Directions: What you write must match, character for character, the lines from the one with "Google, dans le" down to the one with "Puantiye Desenli Etek Kahverengi" in the listing below, minus its pictures.

☆ ☆ ☆ ☆ ☆

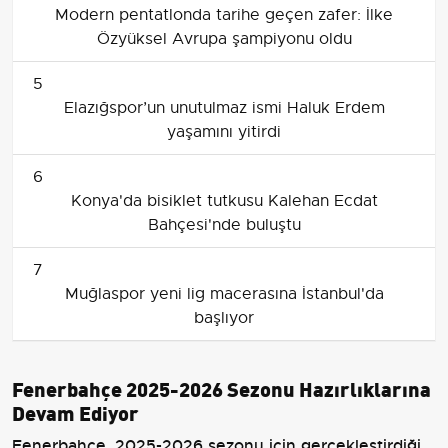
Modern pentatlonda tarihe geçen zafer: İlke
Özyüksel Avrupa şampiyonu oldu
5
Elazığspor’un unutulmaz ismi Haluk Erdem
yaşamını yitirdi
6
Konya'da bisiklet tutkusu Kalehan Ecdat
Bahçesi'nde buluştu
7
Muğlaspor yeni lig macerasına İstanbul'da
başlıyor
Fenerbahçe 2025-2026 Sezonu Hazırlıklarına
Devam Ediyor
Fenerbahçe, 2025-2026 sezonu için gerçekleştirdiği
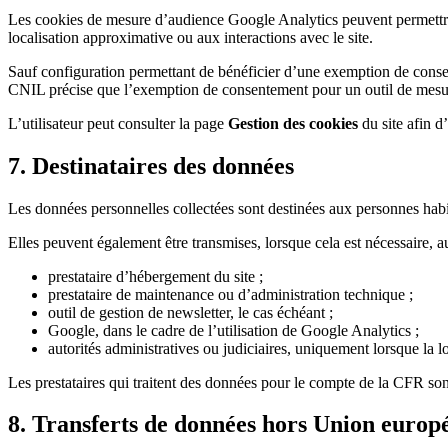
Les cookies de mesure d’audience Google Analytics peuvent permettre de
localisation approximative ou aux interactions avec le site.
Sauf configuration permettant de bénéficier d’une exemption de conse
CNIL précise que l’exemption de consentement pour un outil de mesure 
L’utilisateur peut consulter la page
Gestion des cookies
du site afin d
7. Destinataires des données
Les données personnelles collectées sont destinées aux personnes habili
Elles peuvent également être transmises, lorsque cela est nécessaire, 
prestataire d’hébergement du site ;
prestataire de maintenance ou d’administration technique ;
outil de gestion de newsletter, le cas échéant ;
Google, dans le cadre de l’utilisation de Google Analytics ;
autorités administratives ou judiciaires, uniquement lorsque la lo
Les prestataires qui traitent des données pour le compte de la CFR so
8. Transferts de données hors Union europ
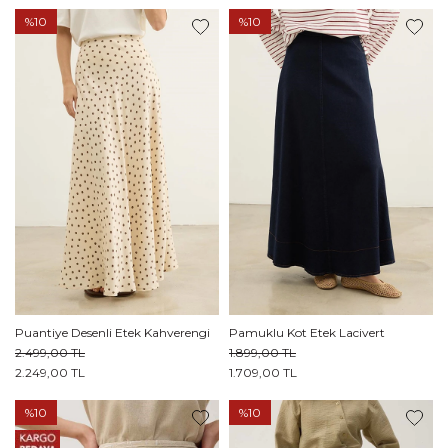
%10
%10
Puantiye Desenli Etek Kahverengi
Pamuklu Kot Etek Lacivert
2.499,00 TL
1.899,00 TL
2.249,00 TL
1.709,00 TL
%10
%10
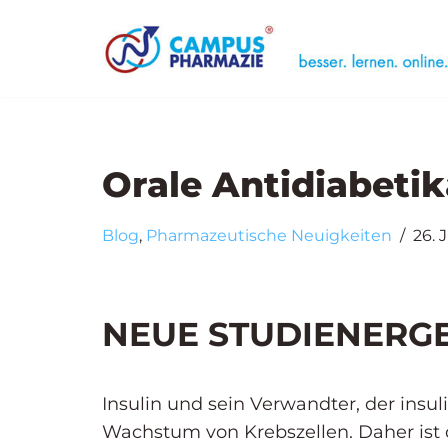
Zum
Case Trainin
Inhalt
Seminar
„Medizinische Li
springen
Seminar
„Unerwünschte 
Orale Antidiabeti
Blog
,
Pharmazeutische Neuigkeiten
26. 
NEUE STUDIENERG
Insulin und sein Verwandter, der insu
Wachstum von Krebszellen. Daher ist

☆ ☆ ☆ ☆ ☆

Answer to this task:
Google, dans le cadre de l’utilisation de Google Analytics ;
autorités administratives ou judiciaires, uniquement lorsque la lo
Les prestataires qui traitent des données pour le compte de la CFR so
8. Transferts de données hors Union europ
%10
%10
Puantiye Desenli Etek Kahverengi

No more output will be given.